Translation as Transhumance
Mireille Gansel
Les Fugitives Press
Mireille Gansel’s treatise on translation describes the unique working methods that she brings to the craft. For Gansel, language is tied to the land, and translation is impossible without a complete immersion into the culture that produced the text. Thus, she works with linguists, ethnologists, sculptors and veterinarians (!) to further her understanding and, in one case, learns to play the monochord in order to get a feel for the rhythm of Vietnamese poetry.

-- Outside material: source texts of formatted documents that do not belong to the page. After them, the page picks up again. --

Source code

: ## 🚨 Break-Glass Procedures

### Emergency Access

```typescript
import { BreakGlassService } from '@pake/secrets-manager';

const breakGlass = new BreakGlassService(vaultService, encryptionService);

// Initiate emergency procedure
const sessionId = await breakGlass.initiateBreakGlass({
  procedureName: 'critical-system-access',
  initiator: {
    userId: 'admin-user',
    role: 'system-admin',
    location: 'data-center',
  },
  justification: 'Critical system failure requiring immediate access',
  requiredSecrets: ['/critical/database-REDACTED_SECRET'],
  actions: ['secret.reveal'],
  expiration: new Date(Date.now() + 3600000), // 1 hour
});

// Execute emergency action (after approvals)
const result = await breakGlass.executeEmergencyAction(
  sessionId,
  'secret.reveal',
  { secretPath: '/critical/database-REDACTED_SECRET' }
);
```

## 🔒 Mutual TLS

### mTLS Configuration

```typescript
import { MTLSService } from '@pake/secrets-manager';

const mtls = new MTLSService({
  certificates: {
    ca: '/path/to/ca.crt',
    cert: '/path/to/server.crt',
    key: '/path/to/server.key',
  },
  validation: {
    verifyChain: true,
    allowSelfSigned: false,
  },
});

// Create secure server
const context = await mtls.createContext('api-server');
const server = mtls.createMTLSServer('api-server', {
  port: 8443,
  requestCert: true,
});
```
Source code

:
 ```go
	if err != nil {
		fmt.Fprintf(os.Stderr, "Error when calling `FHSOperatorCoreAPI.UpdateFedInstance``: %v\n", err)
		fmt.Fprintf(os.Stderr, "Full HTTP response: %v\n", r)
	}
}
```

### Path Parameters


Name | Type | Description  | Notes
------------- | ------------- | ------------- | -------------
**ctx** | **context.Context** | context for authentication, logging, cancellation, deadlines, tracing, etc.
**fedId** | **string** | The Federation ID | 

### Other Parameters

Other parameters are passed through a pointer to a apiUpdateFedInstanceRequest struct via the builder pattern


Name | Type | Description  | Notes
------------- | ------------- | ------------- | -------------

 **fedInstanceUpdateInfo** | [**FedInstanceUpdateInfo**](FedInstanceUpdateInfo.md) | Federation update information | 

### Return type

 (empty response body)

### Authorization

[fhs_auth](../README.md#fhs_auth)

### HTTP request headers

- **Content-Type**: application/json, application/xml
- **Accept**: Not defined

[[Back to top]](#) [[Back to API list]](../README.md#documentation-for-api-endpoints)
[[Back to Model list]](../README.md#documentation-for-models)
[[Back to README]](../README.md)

Those working in the field today may find it a rather impractical – albeit romantic – approach in the rushed modern work environment: years of extravagant travelling and research are dedicated to each project, surely a privilege not afforded to many translators of poetry. But the book never set out to be a practical manual. In outlining her humanistic approach (“my idiot method”), it functions as a history of 20th century Europe as seen through Ms Gansel’s life in translation.
How can one write in “poetic” German after WWII? How can a translator “recreate the words, structures, and rhythms of an entire oral heritage” – that of Vietnam – when U.S. troops are trying their best to obliterate it? For Gansel, the answer has to do with the avoidance of othering or exoticising; she must defamiliarise her target language to capture the nuances of the original, but without ever letting “weirdness and strangeness prevail over the human.”
“The stranger”, she concludes, ‘was not the other, it was me.”